**FRAGMENTO DE ENTREVISTA:**
----------
Pero no parece tan eficaz como la política.
-Es otro tipo de intervención, no tan inmediata. Con el arte se buscan microcambios: cambia una persona que a su vez trata de cambiar su entorno... Por eso se dice que si yo cambio, todo cambia.
Usted tuvo mucha relación con Oteiza. Ahora, ¿qué queda de Oteiza en usted? ¿Ha tenido que ‘matar al padre’ o no ha hecho falta?
-Mi relación con Oteiza no ha sido nunca edípica. Se simplifican las relaciones entre generaciones en términos psicoanalíticos, pero en el mundo del arte yo entiendo las relaciones como una colaboración en confrontación, es decir, una colaboración crítica. De hecho, uno de los problemas que tuvo Oteiza es que no tuvo interlocutores.
Nadie se atrevía a cuestionarle.
-En parte. Y le hubiera venido bien. Le conocí en el 78 y era un personaje que te sobrepasaba, pero yo ya estaba metido en el mundo del arte y tenía mis propias ambiciones; me di cuenta de que la relación con un personaje de esa categoría o se hacía productiva o iba a ser destructiva.
Y resultó productiva.
-Sí. Oteiza era bruto en el trato con la gente joven. Tenía dos registros: el todo maravilloso, que lo aplicaba a la gente que no respetaba; y la actitud que tenía con los artistas, por ejemplo, con nuestro grupo de la Nueva Escultura Vasca. Nos provocaba, nos decía que el arte se había acabado, etc... Pero nosotros repensábamos todo lo que nos decía desde nuestra propia problemática. Y creo que esa fue la salvación de mi generación, al menos la mía sí. Así decidí hacer la exposición de Oteiza que nadie había hecho, o, mejor dicho, la que nunca se había dejado hacer. Resumiendo, tu pregunta de matar al padre creo que debería de plantearse en otros términos; es decir, nosotros no hemos vivido a Oteiza como un peso sobre nuestras espaldas, y, sin embargo, habría que pensar si Oteiza vivió con preocupación el hecho de que la interpretación que le devolvió el éxito fuera la de otros, la de una generación nueva.
----------
**REGISTROS FACILITADOS:**
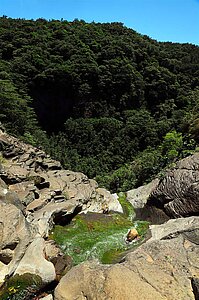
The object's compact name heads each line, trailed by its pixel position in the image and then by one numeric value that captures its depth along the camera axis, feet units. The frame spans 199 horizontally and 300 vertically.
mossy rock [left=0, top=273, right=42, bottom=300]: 31.86
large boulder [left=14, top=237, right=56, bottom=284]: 33.12
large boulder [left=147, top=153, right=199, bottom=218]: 49.78
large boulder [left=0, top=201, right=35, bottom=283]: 34.14
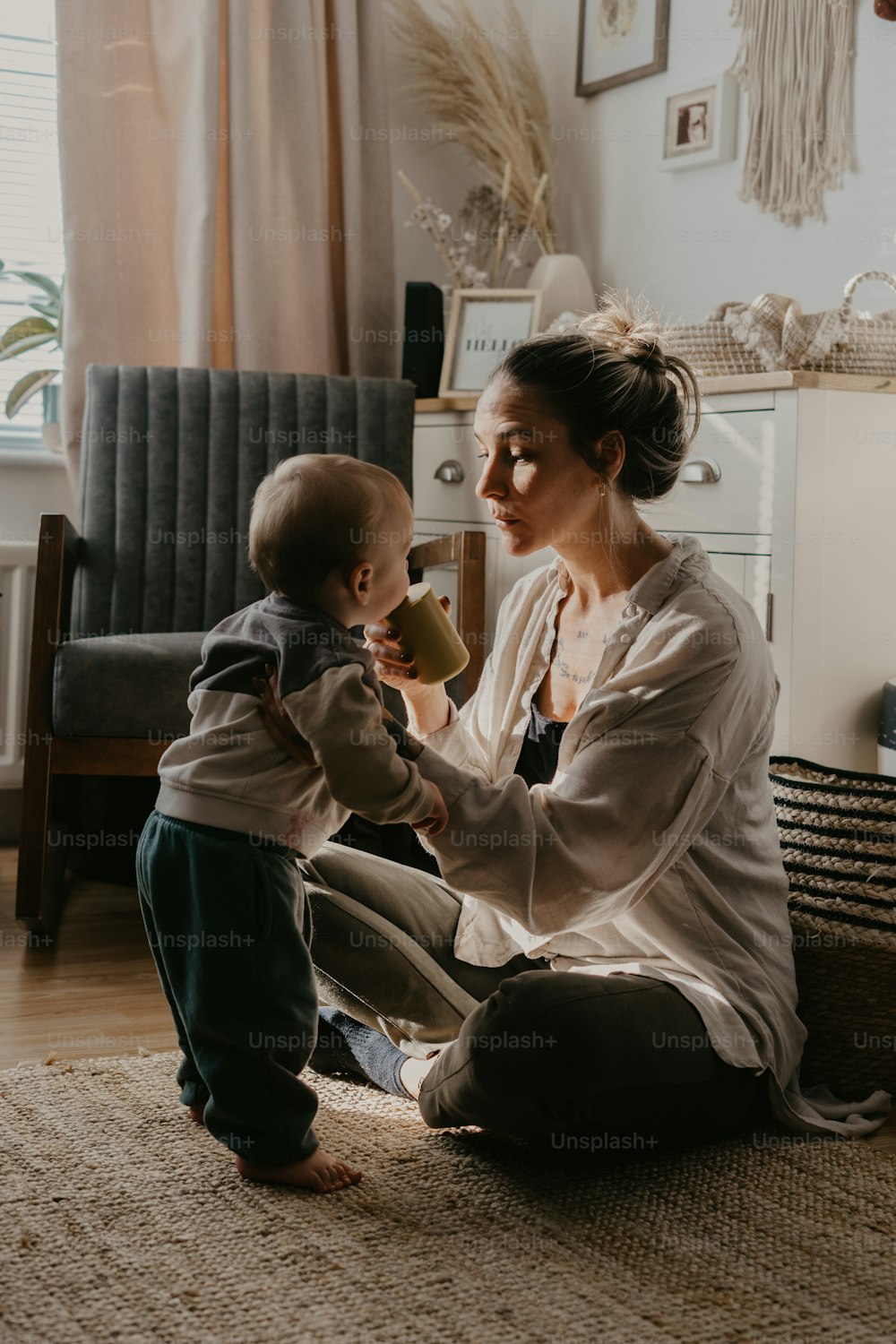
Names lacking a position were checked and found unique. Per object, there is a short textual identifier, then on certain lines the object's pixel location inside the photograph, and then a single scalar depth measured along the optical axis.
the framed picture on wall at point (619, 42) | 2.86
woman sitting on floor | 1.31
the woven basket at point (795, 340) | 2.02
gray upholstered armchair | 2.63
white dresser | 2.01
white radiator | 2.80
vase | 2.98
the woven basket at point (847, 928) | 1.59
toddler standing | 1.27
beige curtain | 2.84
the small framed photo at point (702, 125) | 2.68
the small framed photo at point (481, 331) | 2.92
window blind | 2.94
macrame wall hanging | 2.44
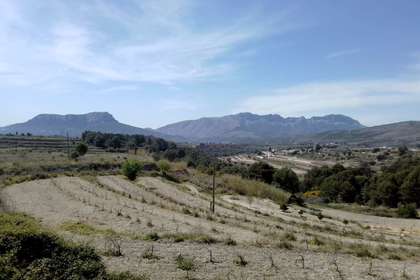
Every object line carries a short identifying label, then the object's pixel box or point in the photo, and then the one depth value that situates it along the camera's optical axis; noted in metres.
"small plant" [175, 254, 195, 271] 13.48
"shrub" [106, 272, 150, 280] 10.92
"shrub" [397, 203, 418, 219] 47.42
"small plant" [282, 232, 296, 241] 21.10
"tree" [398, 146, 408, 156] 148.02
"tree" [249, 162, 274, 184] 80.56
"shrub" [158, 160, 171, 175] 68.22
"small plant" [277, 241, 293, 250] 18.52
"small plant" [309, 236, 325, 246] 20.33
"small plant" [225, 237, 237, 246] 18.56
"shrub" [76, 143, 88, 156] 84.62
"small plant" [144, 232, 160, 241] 18.45
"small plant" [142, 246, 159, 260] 14.59
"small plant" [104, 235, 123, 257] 14.59
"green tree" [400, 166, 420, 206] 61.44
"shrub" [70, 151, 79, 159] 80.38
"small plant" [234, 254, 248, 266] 14.49
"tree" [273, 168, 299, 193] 79.75
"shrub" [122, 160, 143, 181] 57.06
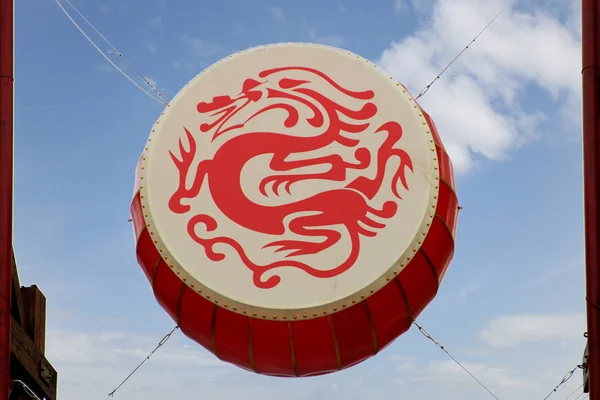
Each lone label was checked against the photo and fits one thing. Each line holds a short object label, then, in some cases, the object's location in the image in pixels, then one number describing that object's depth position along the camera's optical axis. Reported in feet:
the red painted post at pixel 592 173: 33.06
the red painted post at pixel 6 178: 34.30
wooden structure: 43.73
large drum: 35.76
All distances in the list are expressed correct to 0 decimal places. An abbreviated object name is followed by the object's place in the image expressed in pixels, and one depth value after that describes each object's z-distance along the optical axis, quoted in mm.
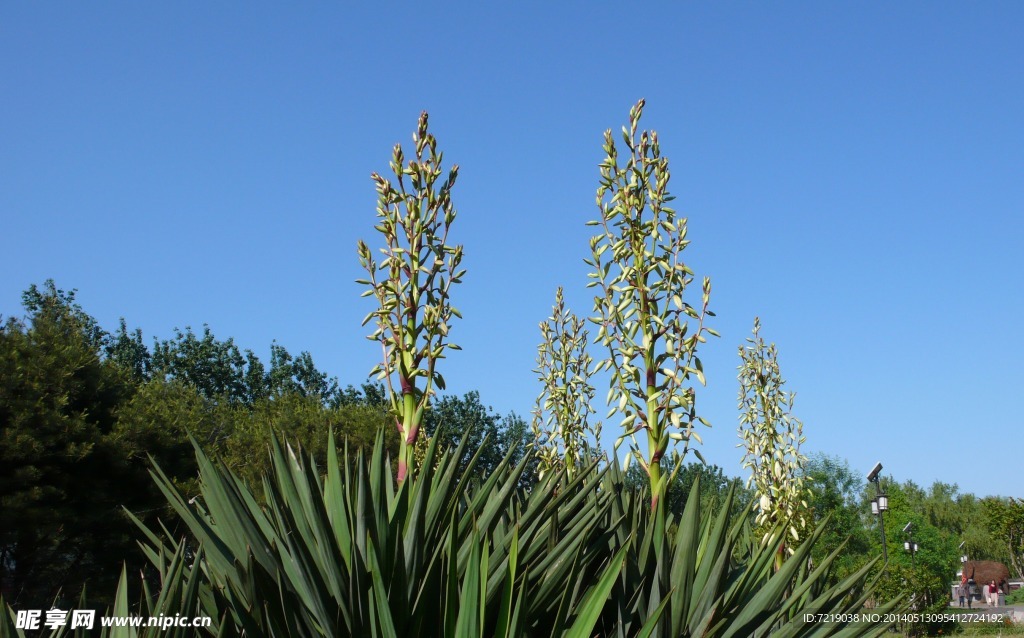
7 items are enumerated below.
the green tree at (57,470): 17594
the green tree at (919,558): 22734
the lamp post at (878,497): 23089
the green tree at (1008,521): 26884
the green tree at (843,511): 34038
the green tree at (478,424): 49656
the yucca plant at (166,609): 3275
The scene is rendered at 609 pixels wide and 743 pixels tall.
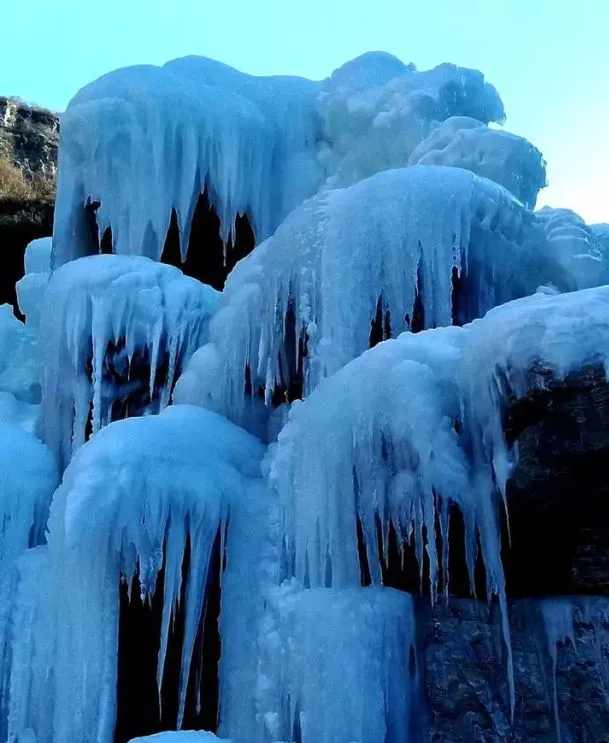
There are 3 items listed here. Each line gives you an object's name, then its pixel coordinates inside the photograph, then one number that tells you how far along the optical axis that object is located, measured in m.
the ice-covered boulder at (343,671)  2.88
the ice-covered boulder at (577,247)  4.27
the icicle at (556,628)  2.75
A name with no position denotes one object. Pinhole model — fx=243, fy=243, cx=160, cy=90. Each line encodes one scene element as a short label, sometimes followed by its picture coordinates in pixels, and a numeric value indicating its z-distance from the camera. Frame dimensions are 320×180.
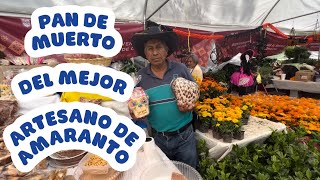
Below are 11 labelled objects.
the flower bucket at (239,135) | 2.42
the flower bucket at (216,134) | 2.49
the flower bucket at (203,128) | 2.71
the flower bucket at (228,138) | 2.38
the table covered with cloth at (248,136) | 2.37
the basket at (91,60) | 1.35
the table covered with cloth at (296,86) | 5.55
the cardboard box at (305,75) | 5.70
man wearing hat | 2.06
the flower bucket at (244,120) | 2.84
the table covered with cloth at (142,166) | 1.14
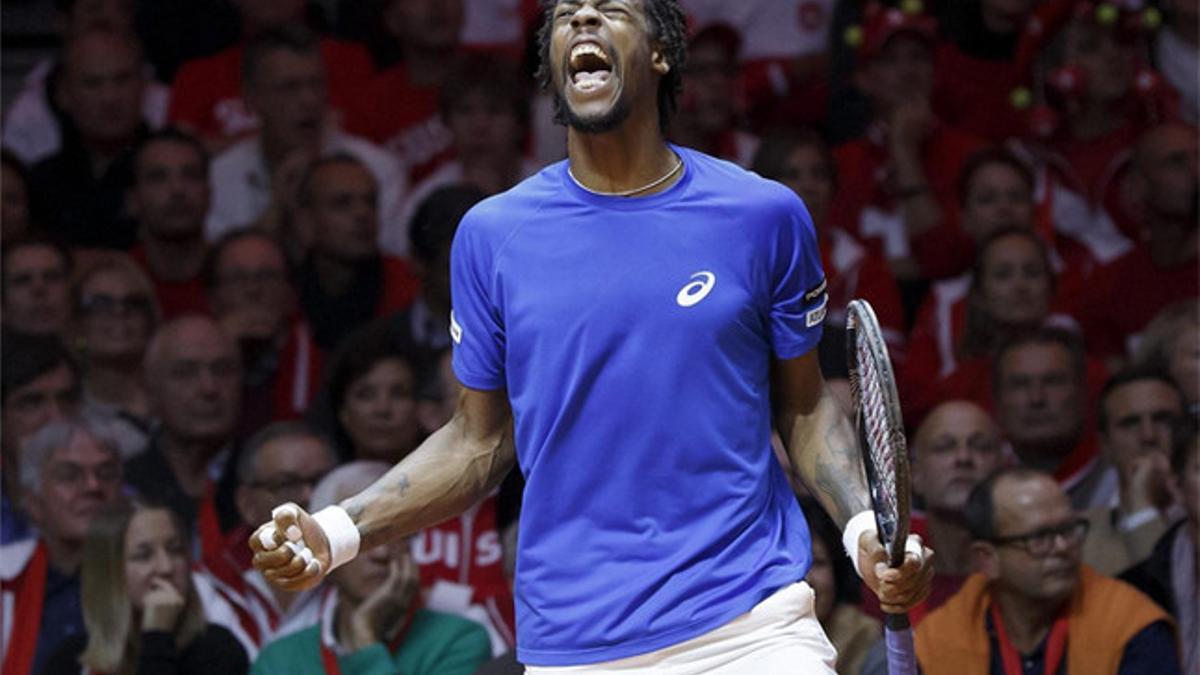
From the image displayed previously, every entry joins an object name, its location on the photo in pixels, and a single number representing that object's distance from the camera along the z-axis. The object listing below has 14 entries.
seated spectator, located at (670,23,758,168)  15.60
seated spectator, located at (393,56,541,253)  15.45
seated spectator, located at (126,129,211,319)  15.00
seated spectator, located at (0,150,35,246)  14.84
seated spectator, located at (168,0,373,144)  16.06
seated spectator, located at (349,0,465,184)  16.03
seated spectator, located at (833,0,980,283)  15.52
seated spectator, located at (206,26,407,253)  15.59
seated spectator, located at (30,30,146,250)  15.33
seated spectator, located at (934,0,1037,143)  16.30
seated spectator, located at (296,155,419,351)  14.77
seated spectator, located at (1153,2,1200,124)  16.20
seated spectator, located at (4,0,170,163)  15.75
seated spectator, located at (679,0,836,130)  16.36
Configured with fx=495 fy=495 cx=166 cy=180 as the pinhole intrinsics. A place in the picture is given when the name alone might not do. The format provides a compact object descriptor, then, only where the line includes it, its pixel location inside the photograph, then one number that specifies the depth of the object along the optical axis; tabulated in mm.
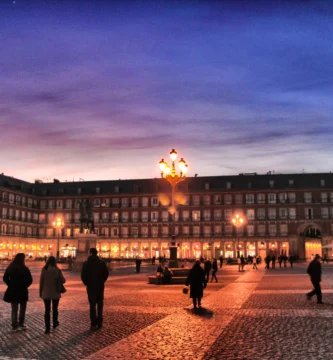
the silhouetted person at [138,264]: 39250
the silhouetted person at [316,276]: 15141
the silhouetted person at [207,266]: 22856
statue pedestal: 38322
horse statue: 40656
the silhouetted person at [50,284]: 10414
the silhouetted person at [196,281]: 14305
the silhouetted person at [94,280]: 10641
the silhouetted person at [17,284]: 10281
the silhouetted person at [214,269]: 26766
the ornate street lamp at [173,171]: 25031
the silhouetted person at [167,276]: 24641
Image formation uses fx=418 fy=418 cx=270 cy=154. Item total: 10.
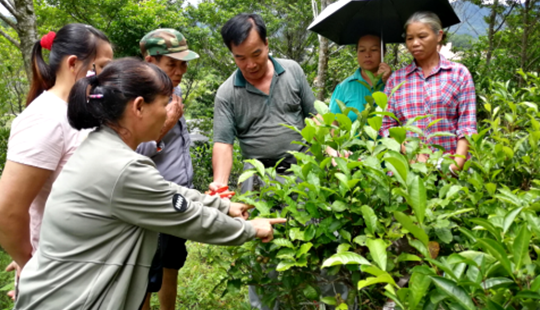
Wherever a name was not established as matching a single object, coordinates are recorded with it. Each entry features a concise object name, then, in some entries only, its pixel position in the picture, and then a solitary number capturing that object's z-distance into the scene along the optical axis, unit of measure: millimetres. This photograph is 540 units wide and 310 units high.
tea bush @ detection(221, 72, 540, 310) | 950
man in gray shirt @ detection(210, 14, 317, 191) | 2518
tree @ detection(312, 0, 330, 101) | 5372
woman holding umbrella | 2652
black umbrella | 2566
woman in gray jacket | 1459
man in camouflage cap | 2355
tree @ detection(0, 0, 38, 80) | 5316
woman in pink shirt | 1628
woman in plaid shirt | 2279
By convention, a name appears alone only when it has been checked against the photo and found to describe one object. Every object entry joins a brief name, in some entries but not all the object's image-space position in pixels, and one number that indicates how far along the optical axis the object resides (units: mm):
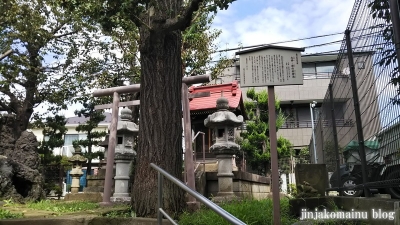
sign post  4207
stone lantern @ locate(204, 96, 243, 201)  7207
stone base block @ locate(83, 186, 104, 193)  9703
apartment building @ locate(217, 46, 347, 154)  22266
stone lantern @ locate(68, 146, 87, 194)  11688
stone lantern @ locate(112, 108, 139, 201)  8203
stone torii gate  5820
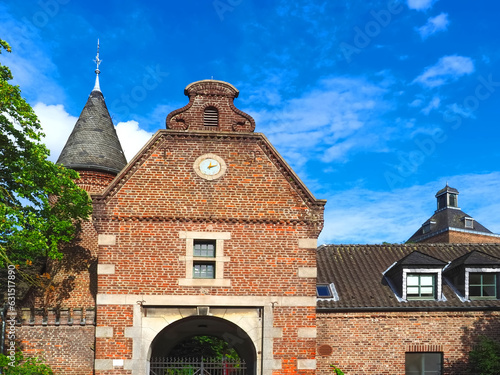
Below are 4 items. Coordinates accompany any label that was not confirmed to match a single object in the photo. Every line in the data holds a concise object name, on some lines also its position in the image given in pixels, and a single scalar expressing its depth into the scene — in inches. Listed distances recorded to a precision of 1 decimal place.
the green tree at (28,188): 730.8
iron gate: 702.2
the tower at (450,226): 2498.8
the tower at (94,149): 988.6
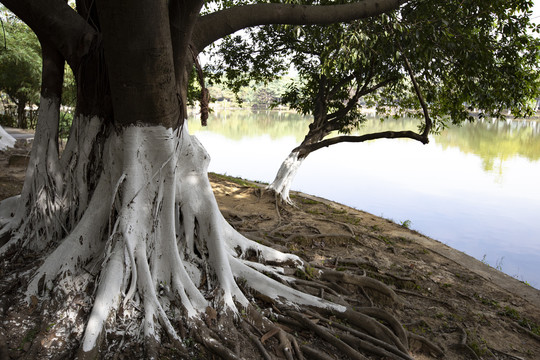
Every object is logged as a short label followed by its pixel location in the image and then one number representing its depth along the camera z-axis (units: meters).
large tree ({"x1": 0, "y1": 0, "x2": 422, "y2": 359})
----------
**ORDEN DE TRABAJO:** Reproduzca el tramo del fragmento de entrevista que va desde "-Es otro tipo" hasta "cambio, todo cambia.", reemplazando "microcambios" por "pequeños cambios". Los registros proceden de una fuente distinta.

**TAREA REALIZADA:**
-Es otro tipo de intervención, no tan inmediata. Con el arte se buscan pequeños cambios: cambia una persona que a su vez trata de cambiar su entorno... Por eso se dice que si yo cambio, todo cambia.